Aim of the task ▸ Copy word for word the lines of the listing from the one containing "betalingen gedaan die we van je hebben" through the one containing "transactie heeft gebruikt, tenzij", including both of those lines.

————

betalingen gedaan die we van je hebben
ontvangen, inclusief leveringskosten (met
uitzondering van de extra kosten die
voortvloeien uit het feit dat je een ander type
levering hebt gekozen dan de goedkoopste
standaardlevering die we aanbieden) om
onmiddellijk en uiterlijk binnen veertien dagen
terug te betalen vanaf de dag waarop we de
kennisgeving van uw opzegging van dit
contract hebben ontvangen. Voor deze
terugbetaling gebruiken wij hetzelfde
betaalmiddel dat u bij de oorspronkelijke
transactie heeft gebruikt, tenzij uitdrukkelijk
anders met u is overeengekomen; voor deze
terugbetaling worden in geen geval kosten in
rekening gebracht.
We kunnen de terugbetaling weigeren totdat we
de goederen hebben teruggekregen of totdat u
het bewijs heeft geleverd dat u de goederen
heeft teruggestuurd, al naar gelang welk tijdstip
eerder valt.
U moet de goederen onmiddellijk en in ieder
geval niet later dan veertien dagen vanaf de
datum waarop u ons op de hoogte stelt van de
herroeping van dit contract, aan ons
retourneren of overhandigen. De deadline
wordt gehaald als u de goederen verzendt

————

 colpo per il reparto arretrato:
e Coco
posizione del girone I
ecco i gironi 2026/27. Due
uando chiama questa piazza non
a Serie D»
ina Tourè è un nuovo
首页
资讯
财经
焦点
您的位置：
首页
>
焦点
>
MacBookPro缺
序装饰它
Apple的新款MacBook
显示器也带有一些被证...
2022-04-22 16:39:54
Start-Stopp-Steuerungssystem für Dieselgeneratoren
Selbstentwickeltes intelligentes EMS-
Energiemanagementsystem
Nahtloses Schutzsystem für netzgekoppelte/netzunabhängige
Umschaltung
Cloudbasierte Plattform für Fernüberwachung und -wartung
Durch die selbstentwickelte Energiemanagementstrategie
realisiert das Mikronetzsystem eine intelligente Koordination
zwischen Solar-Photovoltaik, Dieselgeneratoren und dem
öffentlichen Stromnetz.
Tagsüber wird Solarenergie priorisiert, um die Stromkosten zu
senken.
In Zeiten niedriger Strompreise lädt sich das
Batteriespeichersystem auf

————

Solution for this exercise ▸
betalingen gedaan die we van je hebben
ontvangen, inclusief leveringskosten (met
uitzondering van de extra kosten die
voortvloeien uit het feit dat je een ander type
levering hebt gekozen dan de goedkoopste
standaardlevering die we aanbieden) om
onmiddellijk en uiterlijk binnen veertien dagen
terug te betalen vanaf de dag waarop we de
kennisgeving van uw opzegging van dit
contract hebben ontvangen. Voor deze
terugbetaling gebruiken wij hetzelfde
betaalmiddel dat u bij de oorspronkelijke
transactie heeft gebruikt, tenzij uitdrukkelijk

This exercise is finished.